A Patchwork of Standards Raises Risks of ESG Fixed Income Funds

Environmental, social, and governance frameworks are better suited for stocks than to fixed income.

Illustration by II

Illustration by II

Managers that want to run fixed-income funds with a focus on environmental, social, and governance factors face larger research challenges than those in stocks. But the massive opportunity in bonds may make the uphill battle worth it.

According to a new report from CRISIL, a global analytics company that is part of S&P Global, ESG-labeled fixed-income funds accounted for about 3 percent of total assets in the category last year, while equity funds with the same objective accounted for roughly 5 percent of the total. This is largely because ESG ratings and frameworks were built around stocks.

“The ecosystem caters to equity way more than it does to credit,” Abhik Pal, CRISIL’s senior director and global practice head of fundamental research, told Institutional Investor. “For example, if you look at the data providers and the framework providers, the larger ecosystem is [generally] a little more equity-focused.”

Pal said credit providers therefore have to do more due diligence to integrate available ESG products into their funds. According to the report, this is because most ESG frameworks include both risks and opportunities, even though fixed-income investors are mostly interested in detailed analyses of the risks.

“They’re looking [more] at a longer landscape or time horizon,” Pal said.

Negative corporate governance issues impact stock investors far more than those in fixed-income, but generic ESG frameworks place a large emphasis on this aspect, the report said.

Sponsored

Another challenge for fixed-income managers is that external ratings vary greatly. According to CRISIL’s analysis of over 400 companies, the average correlation of ESG scores was 0.34 percent. The report attributes the low correlation to the lack of standardized definitions of ESG measures, differences in rating methodologies, and different factor weightings included in the overall score. For this reason, Kroll Bond Rating Agency decided to stay away from developing a simple score when it entered the market.

“A lot of the [ratings are] based on data available and not really on what is needed,” Pal said.

For example, Pal said, if a rating agency looks at Tesla and ignores ESG data that is not provided — and does not penalize the company for the missing information — the ESG score will be high. If another agency or index provider takes a deeper dive into Tesla’s practices and penalizes it for the missing data, Tesla would end up with a lower score.

“I don’t think the frameworks are vastly different, but the way people apply the frameworks — what kind of data they get, the quality [of that data] — [makes] a huge difference in the way the ESG ratings are disparate, and that’s a big problem in the market,” Pal said.

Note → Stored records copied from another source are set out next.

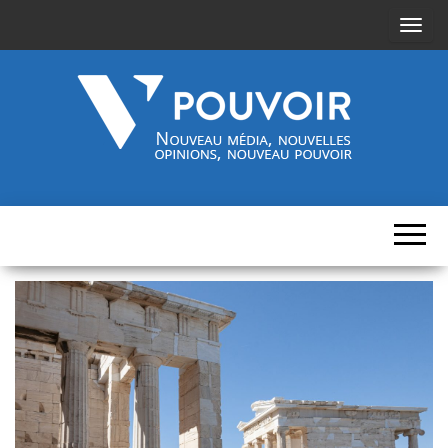
A
f
f
i
c
h
Cinquième-
Nouveau
e
média,
pouvoir.fr
r
nouvelles
opinions,
/
nouveau
pouvoir
m
a
s
q
u
e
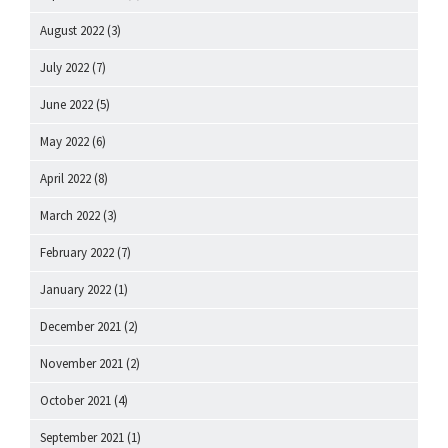
August 2022
(3)
July 2022
(7)
June 2022
(5)
May 2022
(6)
April 2022
(8)
March 2022
(3)
February 2022
(7)
January 2022
(1)
December 2021
(2)
November 2021
(2)
October 2021
(4)
September 2021
(1)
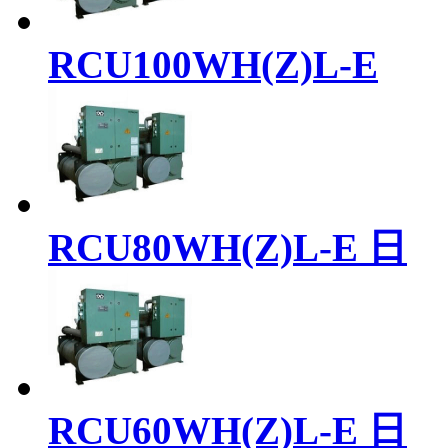
RCU100WH(Z)L-E
RCU80WH(Z)L-E 日
RCU60WH(Z)L-E 日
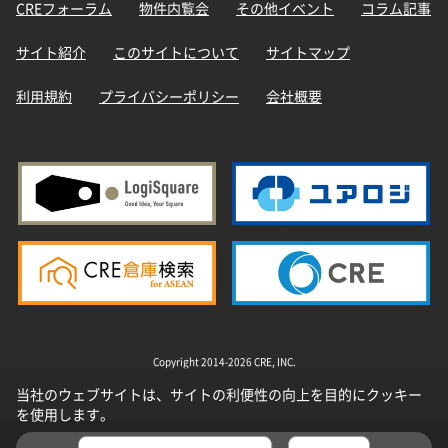
CREフォーラム
物件内覧会
その他イベント
コラム記事
サイト紹介
このサイトについて
サイトマップ
利用規約
プライバシーポリシー
会社概要
Copyright 2014-2026 CRE, INC.
当社のウェブサイトは、サイトの利便性の向上を目的にクッキー
を使用します。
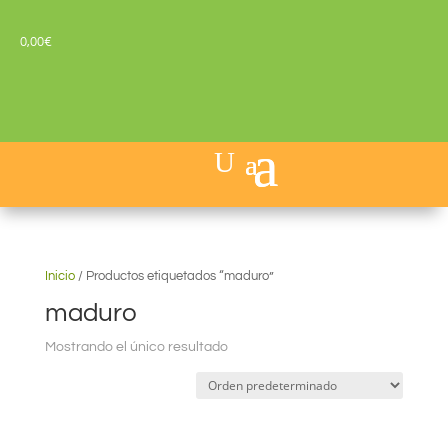
0,00
€
Inicio
/
Productos etiquetados “maduro”
maduro
Mostrando el único resultado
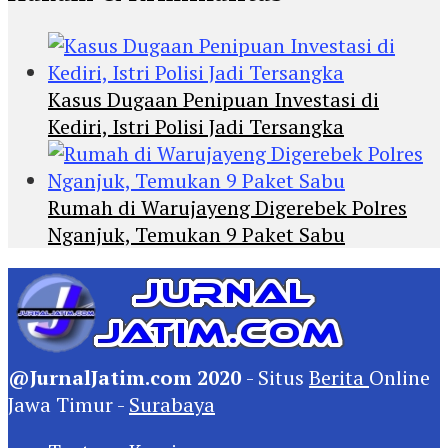
Kasus Dugaan Penipuan Investasi di
Kediri, Istri Polisi Jadi Tersangka
Rumah di Warujayeng Digerebek Polres
Nganjuk, Temukan 9 Paket Sabu
@JurnalJatim.com 2020
- Situs
Berita
Online
Jawa Timur -
Surabaya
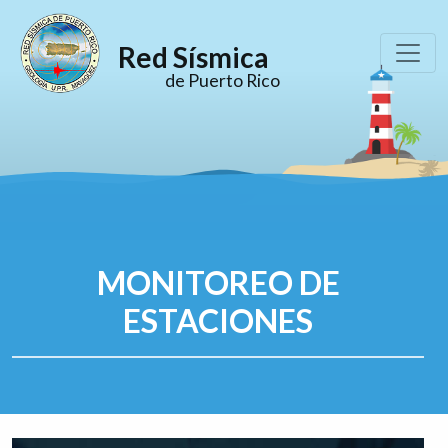
Red Sísmica
de Puerto Rico
MONITOREO DE
ESTACIONES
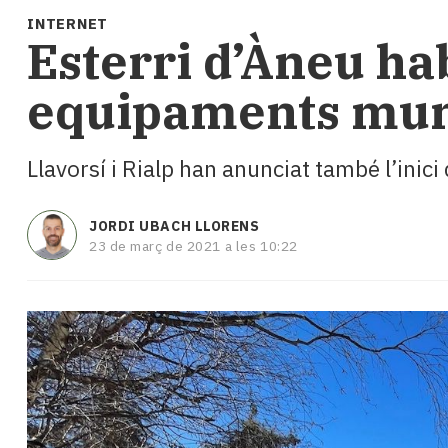
i
INTERNET
turisme
Esterri d’Àneu hab
Cultura
Esports
equipaments mun
Mai
tant!
TV
Llavorsí i Rialp han anunciat també l’inici
i
mitjans
El
JORDI UBACH LLORENS
temps
23 de març de 2021 a les 10:22
Reportatges
Entrevistes
Enquestes
A
escena!
Dis
la
teva!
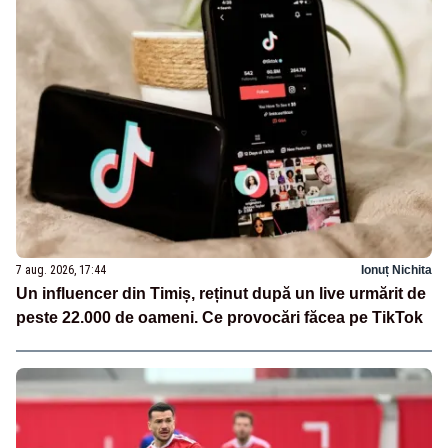
7 aug. 2026, 17:44
Ionuț Nichita
Un influencer din Timiș, reținut după un live urmărit de
peste 22.000 de oameni. Ce provocări făcea pe TikTok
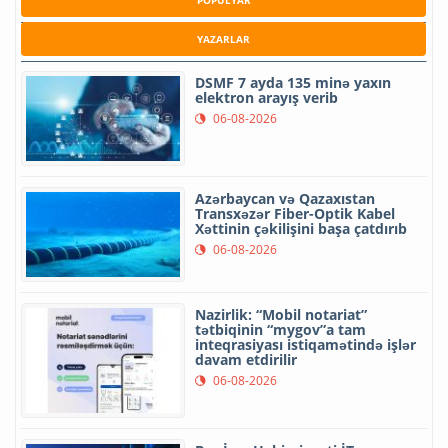
YAZARLAR
DSMF 7 ayda 135 minə yaxın
elektron arayış verib
06-08-2026
Azərbaycan və Qazaxıstan
Transxəzər Fiber-Optik Kabel
Xəttinin çəkilişini başa çatdırıb
06-08-2026
Nazirlik: “Mobil notariat”
tətbiqinin “mygov”a tam
inteqrasiyası istiqamətində işlər
davam etdirilir
06-08-2026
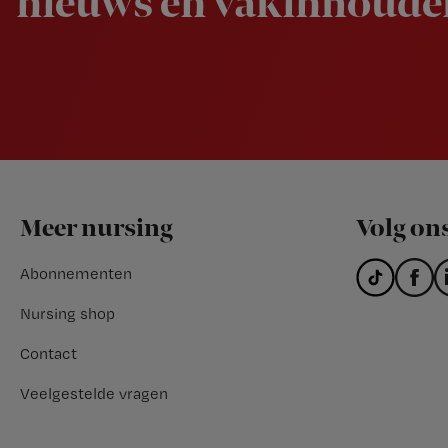
nieuws en vakinhoudel
Footer
Meer nursing
Volg on
Abonnementen
Nursing shop
Contact
Veelgestelde vragen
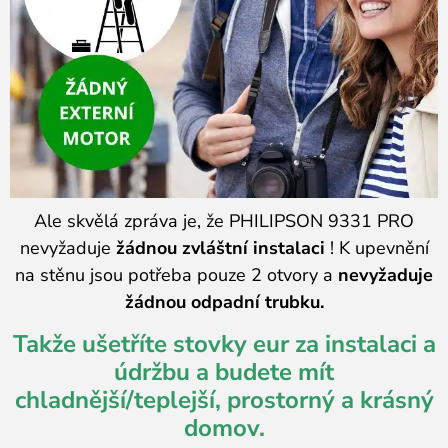
Ale skvělá zpráva je, že PHILIPSON 9331 PRO
nevyžaduje
žádnou zvláštní instalaci
! K upevnění
na stěnu jsou potřeba pouze 2 otvory a
nevyžaduje
žádnou odpadní trubku.
Takže ušetříte stovky eur za instalaci a
údržbu a budete mít
chladnější/teplejší, prostorný a krásný
domov.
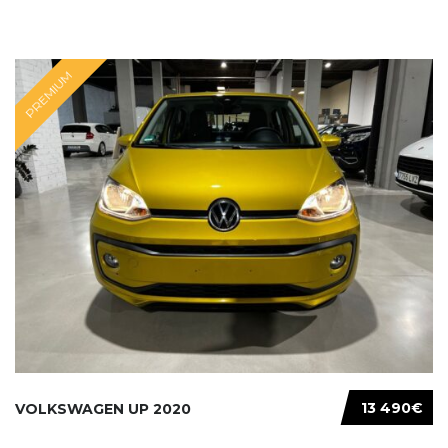
PREMIUM
13 490€
VOLKSWAGEN UP 2020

Based on the same analysis, CRISIL founds “significant gaps” in disclosure of the key metrics used to calculate ESG scores. For example, only 75 percent of non-rated firms reported their scope 1 and 2 emissions, while 95 percent of investment-grade firms reported theirs.

Greenwashing is also a larger issue in fixed income. This is because global standards for green bonds lack consensus, KPI targets are “not ambitious,” financial penalties for greenwashing are lax, and post-issuance reporting is inadequate, the report said.

CRISIL argues that despite challenges, there is room and demand for greater ESG integration in fixed income. The report suggests that fixed-income funds use alternative data to enhance scoring, use proxies to boost product credibility, and conduct independent assessments on their products.